The framework aims to achieve primary surplus by 2025
Upcoming Congressional debates on efforts to strengthen the enforcement mechanisms of Brazil’s proposed fiscal framework could bring volatility should there be any strong pushback. Ultimately, the over-reliance on revenue growth to curb public debt increases the chances of additional tax hikes in coming months. Therefore, MNCs must continue to engage in “preemptive lobbying”—demonstrate economic and social value of your industry along with other players to avoid being targeted by the government.
Brazil’s Ministry of Finance presented the main aspects of its proposal for a new fiscal framework, expected to replace the spending cap (which currently limits total growth in federal public spending to the past year’s inflation rate). Within the preliminary details, the spending rule will allow real growth in expenditures equal to 70% of the real growth in revenue in the prior year, limited by lower and upper bounds of 0.6% and 2.5% per year, respectively, and a set of primary balance targets, gradually rising from -0.5% of GDP this year all the way to +1.0% by 2026 (within a fluctuation band of +/-0.25pp of GDP each year). In summary, the proposed rule allows for greater government spending while also aiming to provide greater visibility over Brazil’s public debt.

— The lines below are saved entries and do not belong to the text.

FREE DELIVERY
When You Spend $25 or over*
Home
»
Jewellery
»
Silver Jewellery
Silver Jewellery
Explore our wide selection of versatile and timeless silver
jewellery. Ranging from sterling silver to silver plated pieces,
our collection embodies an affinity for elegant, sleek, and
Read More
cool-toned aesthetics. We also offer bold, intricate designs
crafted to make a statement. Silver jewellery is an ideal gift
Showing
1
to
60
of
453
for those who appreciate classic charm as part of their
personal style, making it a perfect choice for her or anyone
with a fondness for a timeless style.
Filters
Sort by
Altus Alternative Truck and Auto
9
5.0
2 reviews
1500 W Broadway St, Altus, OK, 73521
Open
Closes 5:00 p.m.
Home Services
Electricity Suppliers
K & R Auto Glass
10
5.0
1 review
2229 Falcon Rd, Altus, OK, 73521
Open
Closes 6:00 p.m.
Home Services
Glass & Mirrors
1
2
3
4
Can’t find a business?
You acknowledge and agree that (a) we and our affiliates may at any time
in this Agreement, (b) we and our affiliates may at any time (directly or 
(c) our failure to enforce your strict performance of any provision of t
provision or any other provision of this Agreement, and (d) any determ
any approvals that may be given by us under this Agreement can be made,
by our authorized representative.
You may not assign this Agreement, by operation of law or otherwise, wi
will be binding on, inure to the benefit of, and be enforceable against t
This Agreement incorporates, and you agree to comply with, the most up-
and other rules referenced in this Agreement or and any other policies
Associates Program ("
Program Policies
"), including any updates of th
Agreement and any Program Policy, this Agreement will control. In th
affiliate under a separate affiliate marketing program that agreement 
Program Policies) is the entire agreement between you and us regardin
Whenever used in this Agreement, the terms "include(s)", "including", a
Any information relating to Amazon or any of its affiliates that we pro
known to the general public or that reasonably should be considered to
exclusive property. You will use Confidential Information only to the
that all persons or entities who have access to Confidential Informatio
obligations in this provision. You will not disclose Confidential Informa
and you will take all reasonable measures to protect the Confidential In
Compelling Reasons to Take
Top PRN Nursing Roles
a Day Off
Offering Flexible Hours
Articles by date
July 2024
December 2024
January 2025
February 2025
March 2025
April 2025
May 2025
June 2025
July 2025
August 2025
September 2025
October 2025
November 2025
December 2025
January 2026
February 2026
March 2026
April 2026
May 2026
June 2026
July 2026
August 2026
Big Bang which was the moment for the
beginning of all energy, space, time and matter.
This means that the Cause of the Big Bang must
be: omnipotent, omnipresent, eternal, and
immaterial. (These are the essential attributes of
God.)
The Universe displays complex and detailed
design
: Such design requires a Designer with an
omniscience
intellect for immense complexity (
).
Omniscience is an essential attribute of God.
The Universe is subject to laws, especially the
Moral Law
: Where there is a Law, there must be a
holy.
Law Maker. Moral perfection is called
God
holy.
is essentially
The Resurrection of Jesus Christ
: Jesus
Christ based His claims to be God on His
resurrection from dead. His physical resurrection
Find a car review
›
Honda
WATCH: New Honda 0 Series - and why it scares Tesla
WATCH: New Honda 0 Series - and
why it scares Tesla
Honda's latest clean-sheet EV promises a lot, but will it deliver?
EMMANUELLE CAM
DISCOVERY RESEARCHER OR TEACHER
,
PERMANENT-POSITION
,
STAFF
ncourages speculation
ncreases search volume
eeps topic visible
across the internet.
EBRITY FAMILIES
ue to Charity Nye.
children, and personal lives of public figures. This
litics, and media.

While the final proposal is expected to be presented to Congress by April 15 ahead of the 2024 budget guideline discussions, the main guidelines were relatively well received by markets. Amid its pitfalls, the proposal appears to overly rely on revenue growth rather than cuts, similar to some of the previous economic measures announced by the Lula administration. However, the proposal signals a positive step in providing directionality over the consolidation of public debt. The Budget Guidelines Law (PLDO)—a blueprint that will set the main parameters of the 2024 budget, including its zero primary balance target—must, by law, be presented by April 15; therefore, the plan is to officially introduce the framework legislation ahead of that deadline, so that it can be applied immediately while waiting for congressional approval.